While the offering will become generally available in Q1 2024, SAP executives demonstrating the technology did confirm to VentureBeat that it can drive up developer productivity by 40-60%.
AI-driven productivity is just the beginning.
Beyond Build Code, SAP is also moving to give developers the ability to build custom AI-powered applications, targeted at their own specific business scenarios and use cases — with vector database capabilities in HANA Cloud and AI Foundations.
With vector capabilities, contextual business data, like invoices in PDFs, images and docs, is stored in vector format in the HANA Cloud, allowing easy search and discovery of all relevant data (regardless of their original format) for training an AI model. This, Chirapurath said, saves the hassle and expense of setting up a second database solely for the purpose of cleaning and searching relevant data for training.
“Our promise with HANA Cloud has always been to add all the different features and modalities that you need for the price of one database. That’s one of the reasons why we call it multimodal,” Chirapurath added.
Enterprises using SAP BTP can tap the vector database capabilities of HANA Cloud through AI Foundation, the company’s new one-stop-shop to build and create AI and generative AI-powered applications. It provides everything one needs to start creating business-ready AI tools, right from access to all the open-source LLMs the company has partnered with to the ability to fine-tune, manage and monitor them.
This way, if an enterprise is not interested in using what’s already available from SAP, like an AI application for data analysis or for creating a job posting, they can start building their own set of AI use cases using contextual data and models of choice.

■ ■ ■ ■

TASK A> Decide whether each statement below agrees with the excerpt on SAP's AI developer tools. Answer yes or no for each, and quote the deciding words from the excerpt. (i) The offering will be generally available in Q1 2024. (ii) Storing data in vector format in HANA Cloud requires setting up a second database to clean and search training data. (iii) AI Foundation gives access to the open-source LLMs that SAP has partnered with.
TASK B> Continue the excerpt on SAP's AI developer tools from its final sentence.

Aerial feature coordinate data>

■ ■ ■ ■

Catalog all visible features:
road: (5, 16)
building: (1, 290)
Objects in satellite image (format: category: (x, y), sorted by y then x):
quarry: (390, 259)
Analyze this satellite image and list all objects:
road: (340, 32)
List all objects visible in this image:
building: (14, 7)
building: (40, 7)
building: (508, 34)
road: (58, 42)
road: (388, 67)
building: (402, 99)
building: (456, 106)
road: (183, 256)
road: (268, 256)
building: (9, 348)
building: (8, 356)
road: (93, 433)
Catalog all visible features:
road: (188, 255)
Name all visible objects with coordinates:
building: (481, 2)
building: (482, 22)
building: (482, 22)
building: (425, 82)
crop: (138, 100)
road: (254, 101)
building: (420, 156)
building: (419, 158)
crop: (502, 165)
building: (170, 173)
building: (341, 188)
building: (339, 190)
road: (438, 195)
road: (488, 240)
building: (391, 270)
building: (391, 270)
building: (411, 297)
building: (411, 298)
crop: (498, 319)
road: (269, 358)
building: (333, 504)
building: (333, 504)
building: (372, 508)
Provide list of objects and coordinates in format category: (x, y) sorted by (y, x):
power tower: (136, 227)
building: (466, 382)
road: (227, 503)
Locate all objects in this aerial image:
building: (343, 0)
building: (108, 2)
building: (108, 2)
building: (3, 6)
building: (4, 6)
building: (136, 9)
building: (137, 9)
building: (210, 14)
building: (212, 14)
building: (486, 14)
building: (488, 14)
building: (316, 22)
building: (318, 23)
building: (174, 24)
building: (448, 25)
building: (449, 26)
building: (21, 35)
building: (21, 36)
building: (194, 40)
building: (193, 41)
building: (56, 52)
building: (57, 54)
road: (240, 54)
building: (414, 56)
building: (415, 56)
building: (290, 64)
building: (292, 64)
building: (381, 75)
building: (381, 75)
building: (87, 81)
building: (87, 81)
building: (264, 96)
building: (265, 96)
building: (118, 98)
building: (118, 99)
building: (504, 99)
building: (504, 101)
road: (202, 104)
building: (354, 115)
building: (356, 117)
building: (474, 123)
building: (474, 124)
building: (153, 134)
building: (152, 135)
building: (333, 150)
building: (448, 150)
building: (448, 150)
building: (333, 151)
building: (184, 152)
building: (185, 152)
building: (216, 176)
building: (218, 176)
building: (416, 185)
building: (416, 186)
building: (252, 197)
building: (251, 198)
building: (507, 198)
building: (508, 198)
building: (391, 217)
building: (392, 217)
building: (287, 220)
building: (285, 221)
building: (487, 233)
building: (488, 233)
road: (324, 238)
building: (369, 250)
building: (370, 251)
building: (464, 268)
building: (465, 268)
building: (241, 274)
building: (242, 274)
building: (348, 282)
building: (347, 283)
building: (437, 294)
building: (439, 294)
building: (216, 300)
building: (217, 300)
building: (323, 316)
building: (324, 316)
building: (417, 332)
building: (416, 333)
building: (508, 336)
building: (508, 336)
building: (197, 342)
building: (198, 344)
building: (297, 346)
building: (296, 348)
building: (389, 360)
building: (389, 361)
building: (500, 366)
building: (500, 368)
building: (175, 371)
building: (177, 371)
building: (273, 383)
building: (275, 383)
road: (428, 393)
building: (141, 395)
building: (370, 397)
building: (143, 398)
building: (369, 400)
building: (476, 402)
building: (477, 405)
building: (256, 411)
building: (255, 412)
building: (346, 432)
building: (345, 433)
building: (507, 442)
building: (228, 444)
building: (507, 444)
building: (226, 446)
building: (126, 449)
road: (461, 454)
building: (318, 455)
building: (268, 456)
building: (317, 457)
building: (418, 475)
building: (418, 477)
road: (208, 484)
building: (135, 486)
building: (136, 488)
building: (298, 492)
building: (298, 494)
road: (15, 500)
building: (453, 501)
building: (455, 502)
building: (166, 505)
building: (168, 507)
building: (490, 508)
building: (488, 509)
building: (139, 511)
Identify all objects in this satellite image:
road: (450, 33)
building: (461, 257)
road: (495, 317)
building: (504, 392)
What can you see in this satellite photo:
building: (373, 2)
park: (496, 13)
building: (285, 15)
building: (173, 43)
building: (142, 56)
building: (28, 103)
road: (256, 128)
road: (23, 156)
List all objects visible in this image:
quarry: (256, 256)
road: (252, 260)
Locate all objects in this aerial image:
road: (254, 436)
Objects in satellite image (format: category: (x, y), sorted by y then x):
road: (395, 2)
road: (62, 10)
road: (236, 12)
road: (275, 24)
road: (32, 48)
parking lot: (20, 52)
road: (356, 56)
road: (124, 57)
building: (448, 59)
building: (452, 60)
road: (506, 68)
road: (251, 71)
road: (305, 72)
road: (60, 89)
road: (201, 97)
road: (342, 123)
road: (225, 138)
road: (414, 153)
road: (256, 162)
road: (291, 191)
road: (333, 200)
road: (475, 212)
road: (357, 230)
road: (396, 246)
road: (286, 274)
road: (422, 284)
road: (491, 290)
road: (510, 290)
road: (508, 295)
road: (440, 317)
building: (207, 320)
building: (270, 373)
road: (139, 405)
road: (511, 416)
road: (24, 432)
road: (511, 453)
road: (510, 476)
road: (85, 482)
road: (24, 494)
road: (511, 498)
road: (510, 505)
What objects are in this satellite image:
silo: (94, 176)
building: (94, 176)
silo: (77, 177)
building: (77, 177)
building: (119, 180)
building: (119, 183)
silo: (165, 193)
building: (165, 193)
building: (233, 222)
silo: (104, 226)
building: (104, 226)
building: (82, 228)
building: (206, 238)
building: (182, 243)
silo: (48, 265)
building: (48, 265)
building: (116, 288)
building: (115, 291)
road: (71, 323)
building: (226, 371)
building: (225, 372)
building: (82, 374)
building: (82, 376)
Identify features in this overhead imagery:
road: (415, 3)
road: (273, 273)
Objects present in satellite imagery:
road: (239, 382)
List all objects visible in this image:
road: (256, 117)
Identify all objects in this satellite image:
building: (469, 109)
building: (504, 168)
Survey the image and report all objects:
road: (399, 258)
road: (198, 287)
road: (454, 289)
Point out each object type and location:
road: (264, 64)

■ ■ ■ ■

RESPONSE BOX A>
(i) Yes: "While the offering will become generally available in Q1 2024"
(ii) No: "saves the hassle and expense of setting up a second database solely for the purpose of cleaning and searching relevant data for training"
(iii) Yes: "right from access to all the open-source LLMs the company has partnered with"

RESPONSE BOX B>
A proprietary foundation model in works
Currently, SAP is offering multiple general-purpose models as part of its AI hub, including those from OpenAI, Anthropic and Meta, as well as its own cross-platform multi LLM-powered solution, Joule, introduced last month and which is available throughout the SAP cloud and connected apps.
However, in order to make the outcomes even better and business-relevant, the company also plans to launch its own foundation model – which will be highly tailored to the unique context and data it holds.
“It will really understand the processes and the context, and it will give enterprises a fast start. Nothing can be 100%, but our aim is to get it to at least 80-85%,” Chirapurath added.
He didn’t give an exact timeline for the model’s launch but noted that the plan is to make it available “as soon as possible.”
That said, even after adding the option of its own model into the mix, the company has no plans to slow down its partner-first approach on AI. It will continue to rope in partner solutions and will consider an investment or acquisition only in cases where it’s important and strategic.
Compliance with AI executive order
As the company continues to build AI tooling, including the proprietary model, it will also work to abide by the new standards for AI safety and security announced in the executive order issued by President Biden.
“We have an ethics board to weigh it (AI developments) against ethical use and responsible use. Further, we’ve also got lawyers to weigh it against government-prescribed regulations to make sure we’re not releasing anything that alters the safety/security posture. More importantly, our customers also operate in in some of these areas. This is a duty of care. We cannot say I sit in Europe, you figure it out. We have got to figure it out so that the burden is much lower for them to be compliant,” Chirapurath said.